Aniden gözlerimi açtım çok garip bir rüya idi,kendimi boşluğa düşmüş gibi hissetmiştim,kalbim kuş gibi çırpınıyordu. Sıcak yatağımdan kalkıp duvarımda asılı duran saatime baktım. Saat 06.13 gösteriyordu. Gözlerimden uykunun etkisi geçmemişti. Lavaboya doğru çıplak ayaklarımla yavaş yavaş ilerledim. Kapısını açıp bir kaç adım attım,musluğu kısık bi şekilde açıp ellerimi yıkadıktan sonra yüzüme bir kaç avuç su çarptım. Banyo kapısının arkasında aslı olan havluyu çekip yüzümde su damlası bırakmazcasına sildim. Aynaya bakıp saçlarımı ellerimle bir sağa bir sola salladım. Lavabodan çıkıp odamdaki perdeye doğru yaklaştım,perdeyi işaret parmağım ile araladığımda gözlerime günün ışığı vurmuştu,gözlerimi aniden kısıp sokağa baktım. İşe yetişmeye çalışan memurlar,okul formalarını giyip neşe,heyecan ve şakalarla ilerleyen çocuklar. Herzaman ki sıradan şeylerdi. İçeriye girip mutfak dolabına doğru ilerledim. Aniden çalan telefonumun alarmı,şaşkına uğratmıştı beni. Geri dönüp masadan telefonumu aldım alarmı kapatıp cebime koydum. Şimdi tek amacım küçük bi kahvaltı hazırlayıp yedikten sonra evden çıkmaktı. Babam yüzünü yıkamış uykulu uykulu bana bakıyordu.

-Günaydın oğlum,dedi. Hafif bir tebessüm ile,

-Günaydın baba,dedim.

Şu zamana kadar klasik bir ömrüm vardı. Her çocuğun geçirdiği bir çocukluk geçirmiş,lise hayatımda güzel insanlar tanımış bir insandım. Klasik ve çoğu insanların yaşadıklarından bi farkım yoktu.
Babamla birlikte kahvaltı hazırladıktan sonra babam annemi uyandırmıştı,hep birlikte kahvaltımızı yapmıştık.

Mesaj;
-Hadi,nerdesin bak geç kalacağız.

-Hemen çıkıyorum.
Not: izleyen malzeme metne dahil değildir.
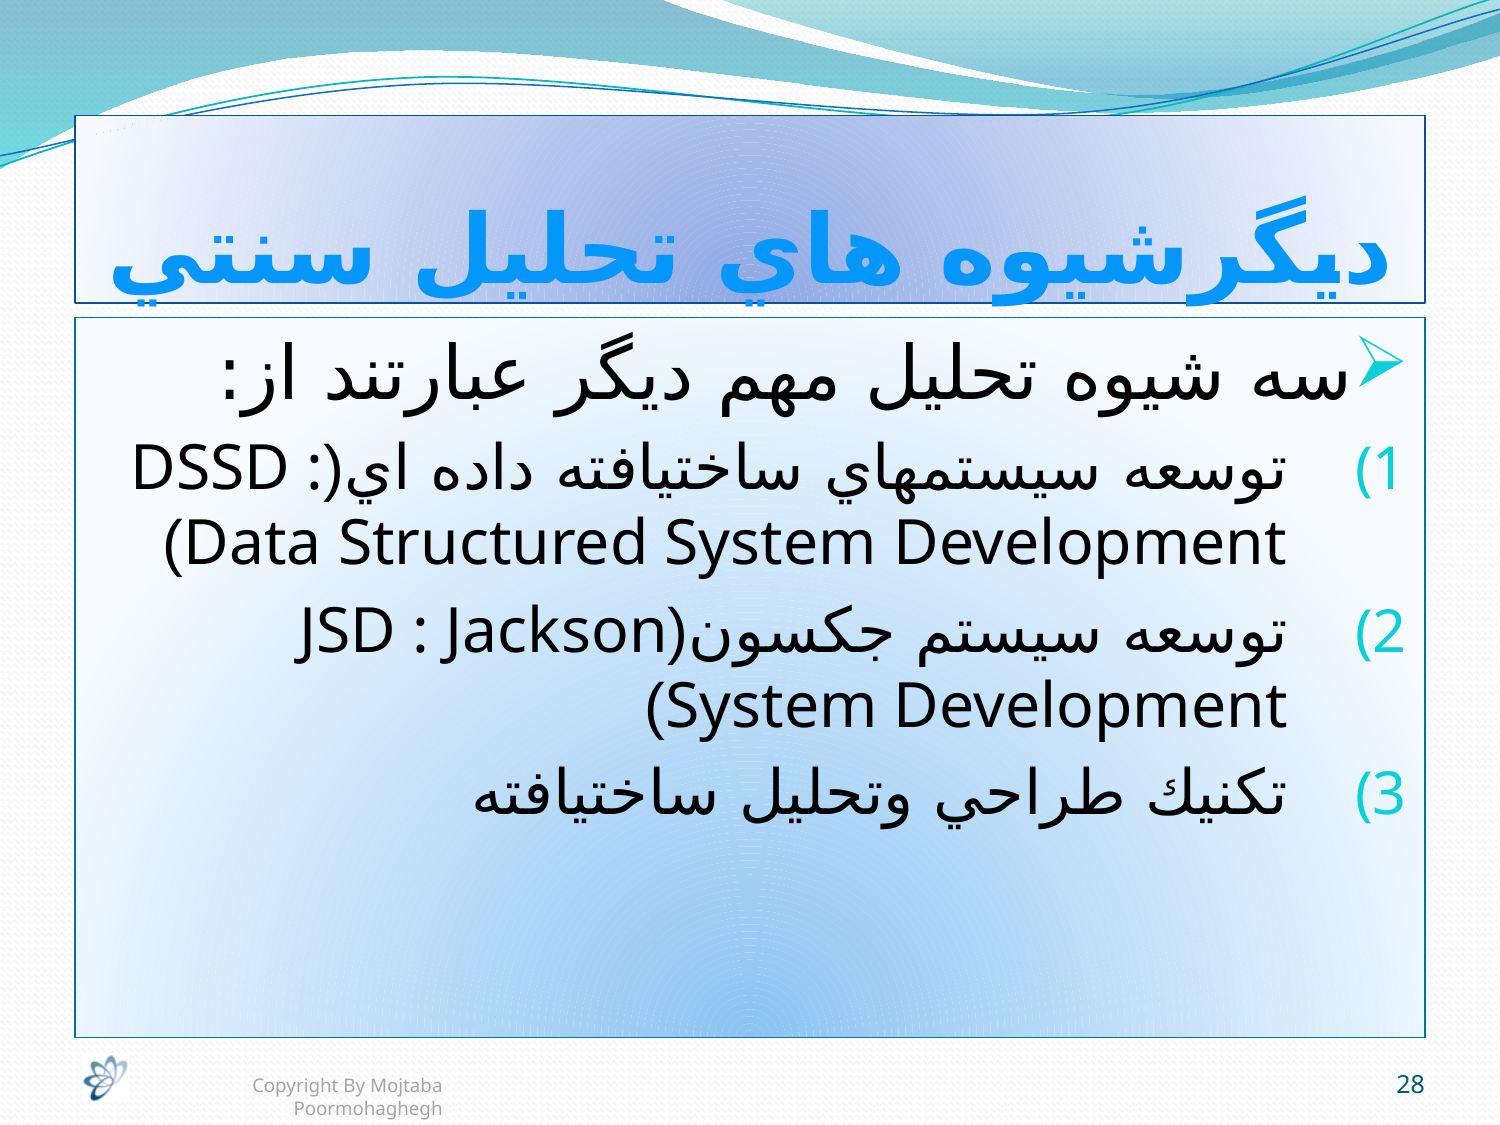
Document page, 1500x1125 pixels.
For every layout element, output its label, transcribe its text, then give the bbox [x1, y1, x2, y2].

picture [81, 1054, 130, 1102]
list سه شيوه تحليل مهم ديگر عبارتند از: توسعه سيستمهاي ساختيافته داده اي(DSSD : Data Structured System Development) توسعه سيستم جكسون(JSD : Jackson System Development) تكنيك طراحي وتحليل ساختيافته [74, 317, 1426, 1038]
title ديگرشيوه هاي تحليل سنتي [74, 115, 1426, 304]
slide_number 28 [1299, 1042, 1425, 1103]
text_box Copyright By Mojtaba Poormohaghegh [105, 1066, 457, 1125]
Kahvaltı yaptım,geciktim biraz kusura bakma.

-Hadi hadi acele et biraz.

-Bu ne acele,sakin ol biraz.

-Tamam. Sizin sokağa doğru yaklaştım,sende bana doğru gel hadi.
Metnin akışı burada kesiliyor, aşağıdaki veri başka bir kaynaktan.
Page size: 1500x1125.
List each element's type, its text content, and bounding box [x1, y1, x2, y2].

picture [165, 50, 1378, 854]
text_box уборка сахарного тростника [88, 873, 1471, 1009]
Mehmet; Çocukluğumdan bu yana tanımış olduğum yegane dostumdu,lakin orta okuldan önce sadece arkadaşımdı. Orta sona giderken küçük bir kavga ettikten sonra çok samimi olduğum ve bu zamana kadar gelmiş olan dostumdu. Her şeyimiz birdi. Bir yere giderken birlikte gider,fikir verirdik birbirimize. Bu zamana kadar fikir ayrımına düşmüşlüğümüz bile sayılı olmuştur. Mehmet benim aileme göre biraz daha varlıklı bir insandı ama bunu asla belli etmez ve üstün görmezdi kedini. Neyimiz varsa hep yarı yarıya paylaşırdık Mehmetle. Aşırı duygusal bir yapısı vardı,birazda alıngandı.